Le succès du Mouvement 5 Etoiles de Beppe Grillo lors de la récente élection italienne est un développement qui exige un examen attentif. Le MoVimento 5 Stelle (M5S), créé en 2009, a obtenu un quart des voix populaires lors de sa toute première participation à une élection législative et il représente le premier parti politique à la Chambre des représentants.
De couches issues de la classe ouvrière et de la classe moyenne ont voté pour le M5S pour exprimer leur opposition aux mesures d’austérité imposées par l’Union européenne (UE) et le gouvernement du premier ministre Mario Monti. Le programme de Grillo contraste toutefois vivement avec les intérêts de ceux qui sont victimes de ses appels populistes. Ils seront très bientôt confrontés à la réalité de son programme droitier réactionnaire.
Pour comprendre la montée de Beppe Grillo il est nécessaire de tenir compte de la crise profonde du capitalisme européen et de la faillite totale des partis traditionnels de « gauche. »
L’élite dirigeante d’Europe a rejeté la totalité du fardeau de la crise financière de 2008 sur le dos de la population laborieuse au moyen d'une politique d’austérité qui a dévasté l’Italie. En tout jute un an, la production industrielle a chuté de 5,4 pour cent sous le gouvernement de Mario Monti qui avait pris le pouvoir à la fin de 2011 en représentant les banques. Le gouvernement Monti a relevé l’âge de départ à la retraite, il a éliminé les droits des travailleurs et imposé des taxes élevées aux travailleurs et à la classe moyenne. Le chômage a grimpé de 8 à 11 pour cent et chez les jeunes de 30 à 37 pour cent. Le nombre de ceux qui vivent dans la pauvreté est passé de 9 à 10 millions dans un pays qui compte 60 millions d’habitants.
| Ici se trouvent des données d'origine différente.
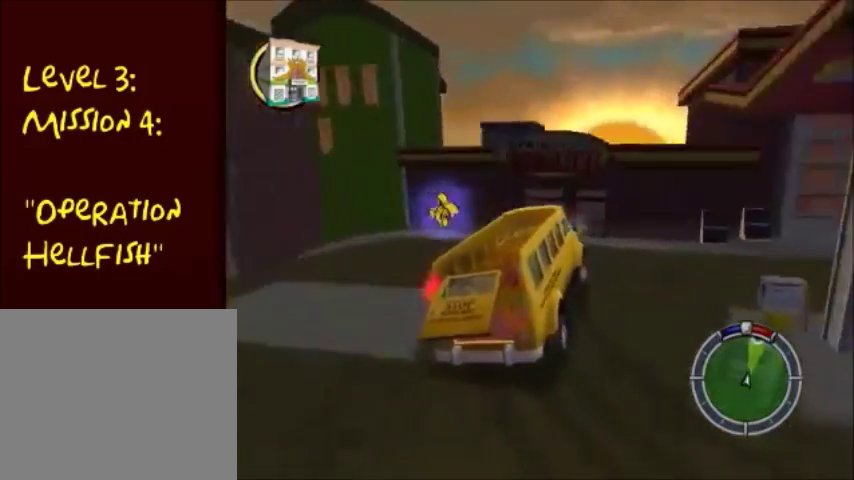
{"buttons": ["CROSS", "SQUARE"], "left_stick": "right", "right_stick": "center", "events": [[434, "CROSS", "down"]]}
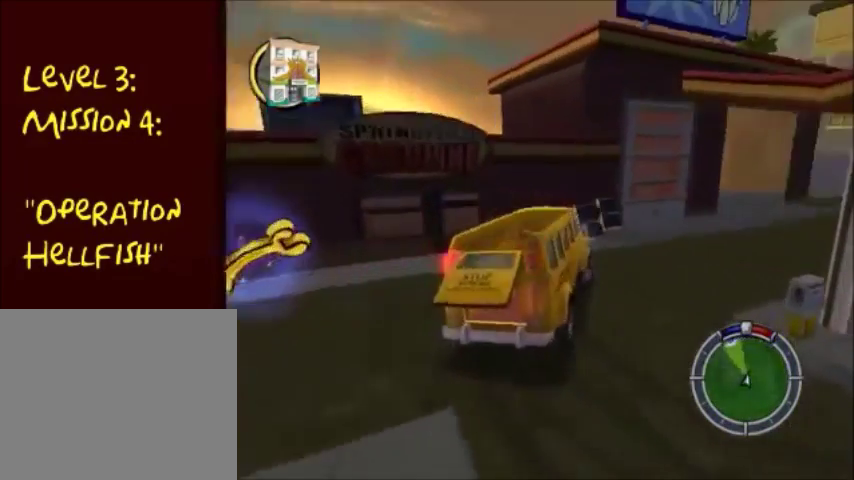
{"buttons": ["CROSS"], "left_stick": "right", "right_stick": "center", "events": [[267, "SQUARE", "up"]]}
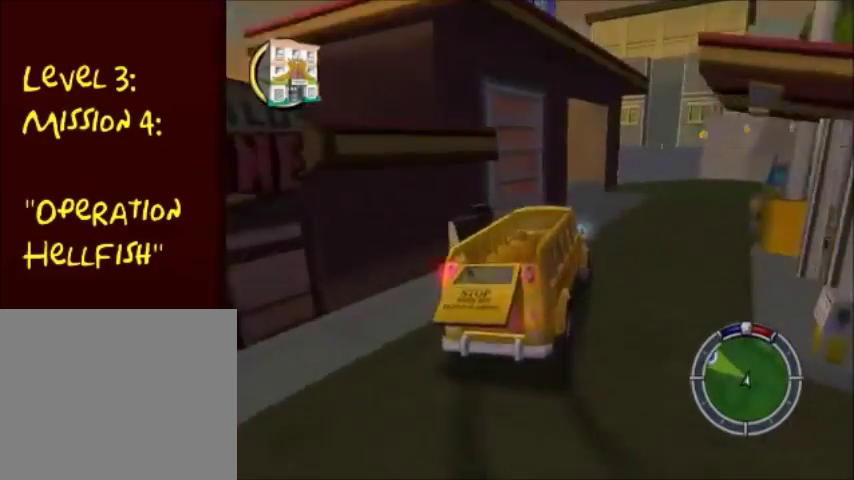
{"buttons": ["CROSS"], "left_stick": "down-left", "right_stick": "center", "events": [[66, "left_stick", "center"], [267, "left_stick", "down-left"]]}
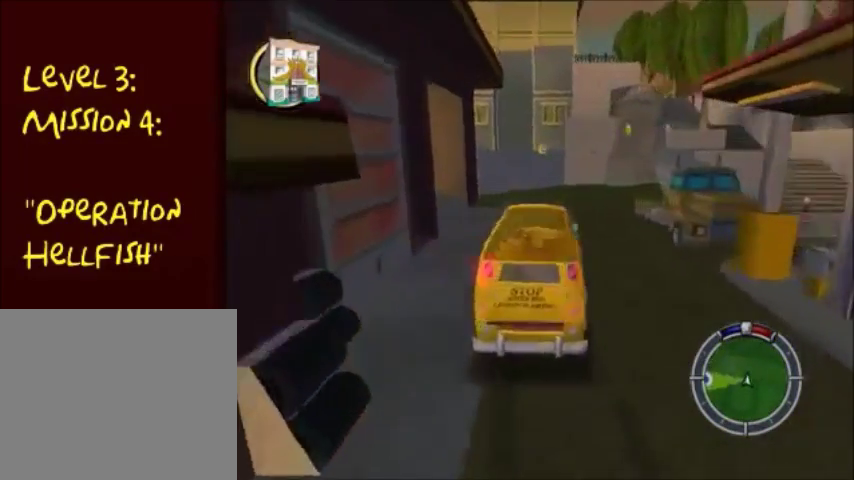
{"buttons": ["SQUARE"], "left_stick": "down-left", "right_stick": "center", "events": [[34, "SQUARE", "down"], [100, "CROSS", "up"]]}
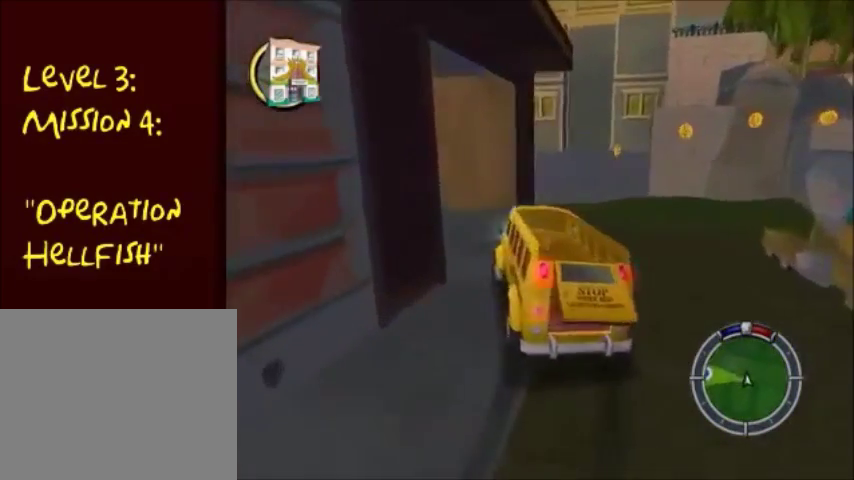
{"buttons": ["CROSS"], "left_stick": "down-left", "right_stick": "center", "events": [[333, "CROSS", "down"], [400, "SQUARE", "up"]]}
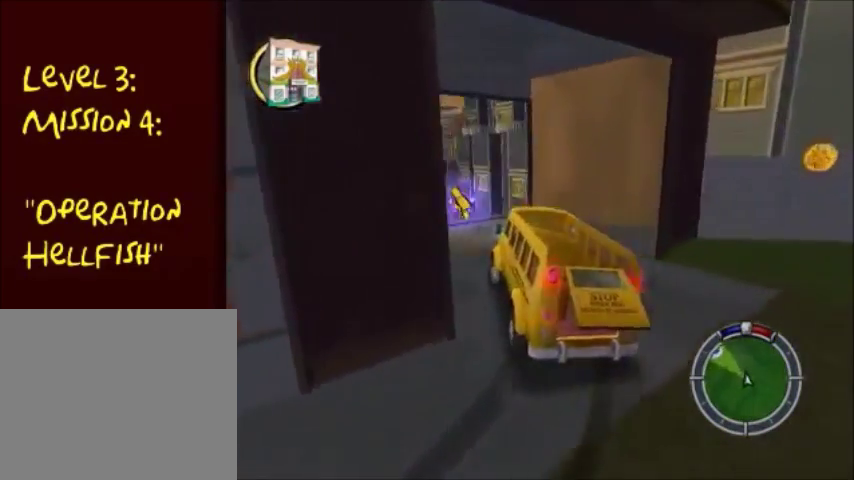
{"buttons": ["CROSS"], "left_stick": "left", "right_stick": "center", "events": [[234, "left_stick", "center"], [334, "left_stick", "left"]]}
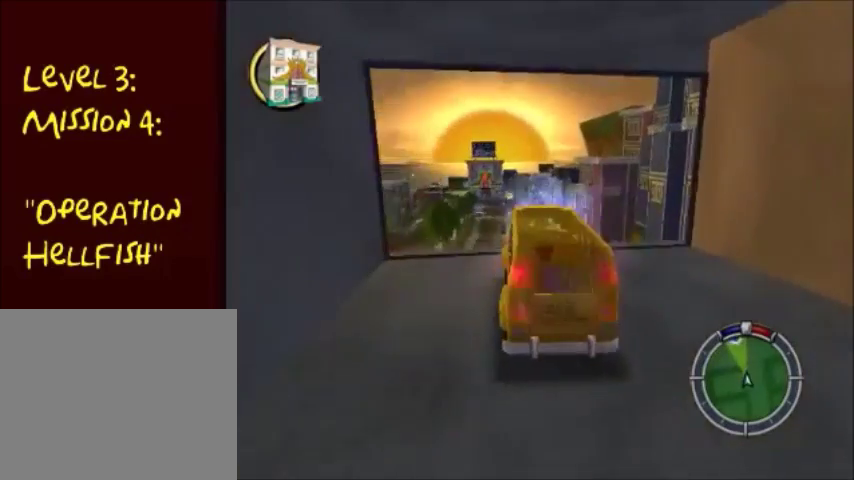
{"buttons": ["CROSS"], "left_stick": "center", "right_stick": "center", "events": [[100, "left_stick", "center"], [200, "left_stick", "down-left"], [300, "left_stick", "center"]]}
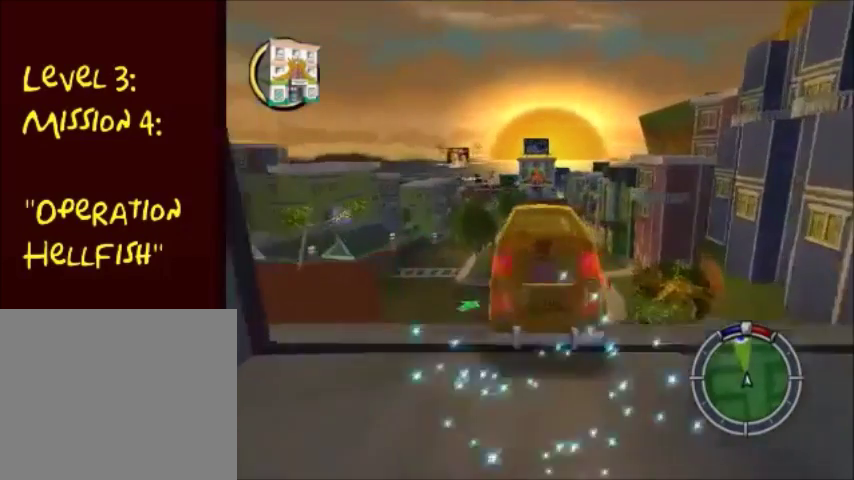
{"buttons": ["CROSS"], "left_stick": "down-left", "right_stick": "center", "events": [[334, "left_stick", "down-left"]]}
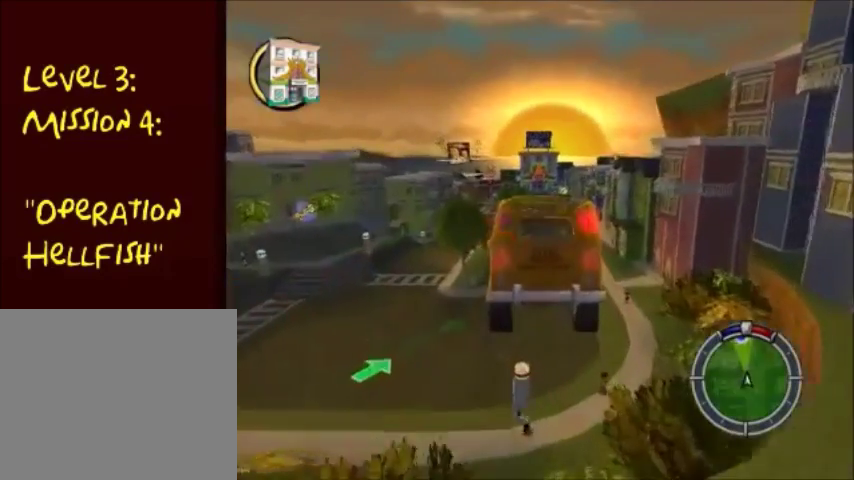
{"buttons": ["CROSS"], "left_stick": "down-left", "right_stick": "center", "events": [[400, "left_stick", "center"], [467, "left_stick", "down-left"]]}
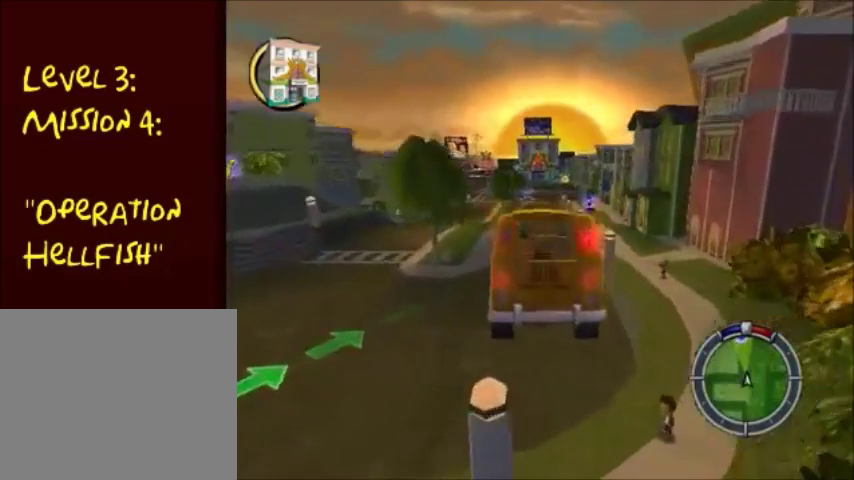
{"buttons": ["CROSS"], "left_stick": "center", "right_stick": "center", "events": [[434, "left_stick", "center"]]}
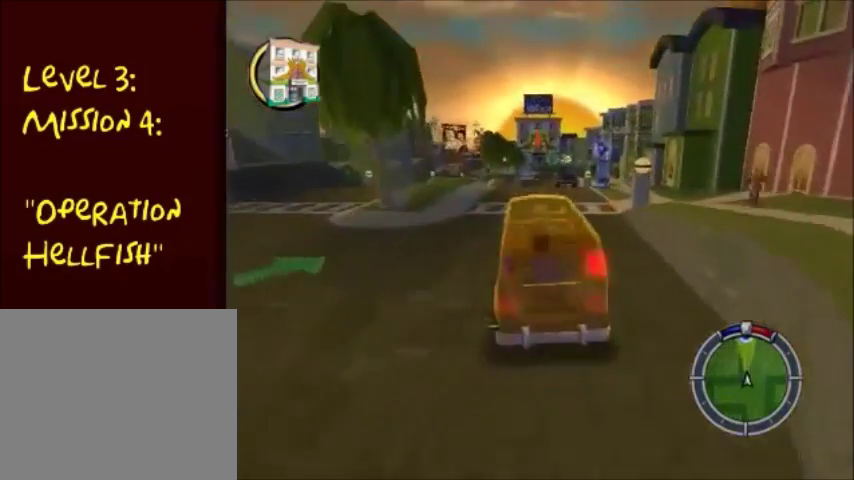
{"buttons": ["CROSS"], "left_stick": "right", "right_stick": "center", "events": [[133, "left_stick", "down-left"], [267, "left_stick", "center"], [367, "left_stick", "right"]]}
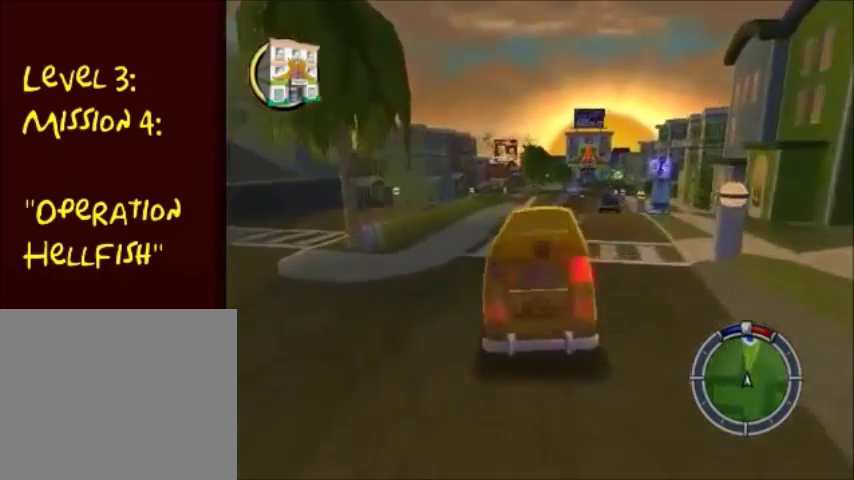
{"buttons": ["CROSS"], "left_stick": "center", "right_stick": "center", "events": [[100, "left_stick", "center"]]}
Les organisations qui ont succédé au précédemment influent Parti communiste italien (PCI) n’ont proposé aucune opposition à la politique de Monti. Au contraire, le Parti démocrate de Pier Luigi Bersani a été l’allié le plus significatif et le plus fiable de Monti. Depuis l’implosion il y a 20 ans du système italien des partis, sous la forme d’une vague de scandales, les successeurs du PCI ont à maintes reprises soutenu des gouvernements de technocrates qui ont lancé des attaques massives contre la classe ouvrière.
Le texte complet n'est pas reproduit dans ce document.